Turns out, during the restaurant’s renewal beginning in 2007, the insurance company was seeing increased claims from employee theft and decided not to cover those types of events, yet also decided not to disclose their change up front to its customers but bury it in the fine print.

MRITI Distribution, a third generation business in medical equipment sales and distribution, decided to seek a $1MM loan to purchase a competing business.

The company went to the same bank that they have been a customer of for more than 25 years and requested the loan.  MRITI worked very hard to ensure that it received the best rate and terms that it could possible get and was surprised when the quoted rates was only prime plus 1%.  Needless to say the company jumped on the opportunity.

However, some 5 years into the loan, MRITI was having some issues in collecting prompt payments from its customers and this strain on its cash flow forced the company, in January of 2009, to send that month’s payment in to the bank the afternoon on the day the payment was due (normally MRITI would send in its payments a few days early).

The following month, the company noticed that its monthly interest charges were up some 45% over the previous month and that their interest rate had jumped to prime plus 9%.  The reason that the bank increased their interest rate was again buried in the fine print.  The bank – hidden deep within the loan documents – included a clause that stated that all payments were, not only due on the due date, but due by 8:00am ET on the due date and that the bank could re-price both the rate and terms of the loan should the borrower remit payment after this date and time.  Thus, even if MRITI was 1 second late, their bank could simply increase their interest rate without notice and without approval of the borrower.

Many businesses looking for ways to increase revenue and reduce costs are now turning to hiding disclosures in the fine print.  While this is not a new practice, it does seem to be becoming more common place.

Businesses today don’t want to openly show customers where they are cutting back services or modifying policies, while charging the same or greater prices, as they know some customers will run for the door.  Thus, it seems that they figure as long as they can keep you in the dark with the fine print (and still comply with state and federal laws) their customers (you and me) will continue to pay.  And, for the most part, they are right.

Most busy business owners do not take the time to fully read the documents they sign.  Instead they tend to rely on the sales persons to tell you about the cons as well as the pros of the deal or purchase.  But, by not reading and understanding the entire document, business owners are just opening themselves up to these types of shenanigans; costing themselves nothing but time, energy and, more importantly, money.
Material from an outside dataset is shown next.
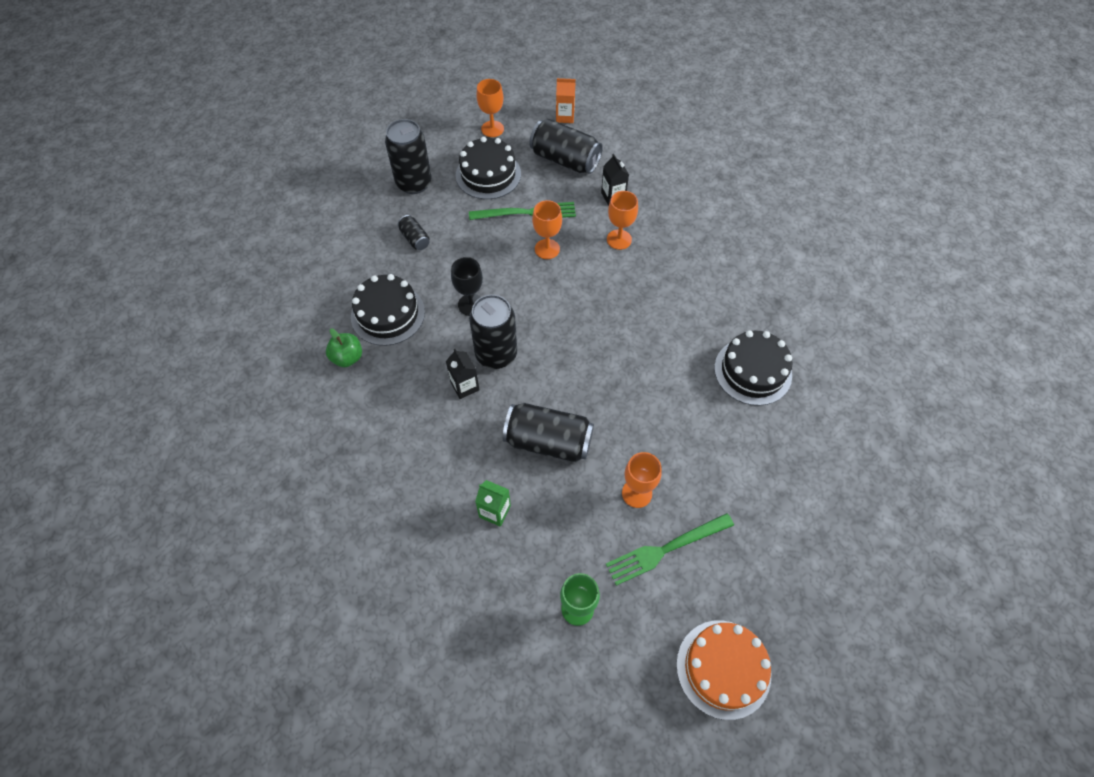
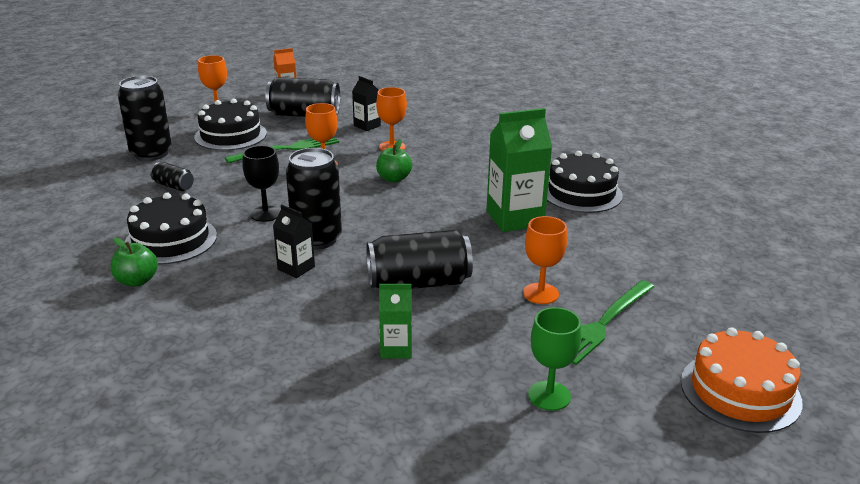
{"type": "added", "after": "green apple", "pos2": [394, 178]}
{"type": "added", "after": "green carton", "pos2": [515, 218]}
Further, while it would seem that only unscrupulous companies and individuals would employ these tactics, as more firms get away with them (showing how easy it is to pull the wool over customer’s eyes), then more and more companies (even those with good reputations) will begin to use them regardless if it is right or wrong.  As we allow this to continue, we will start to hear very common, but very troubling, statements coming from businesses employing these bad strategies; “well, everyone else is doing it – it is just the ways things are done now” – essentially creating a new status quo where it is OK to rip off and hide facts from your customers – in hopes they will never find out.

To protect yourself and all that you have worked for in your business, read the fine print.  A little time taken now will surely save your business time and money in the long run.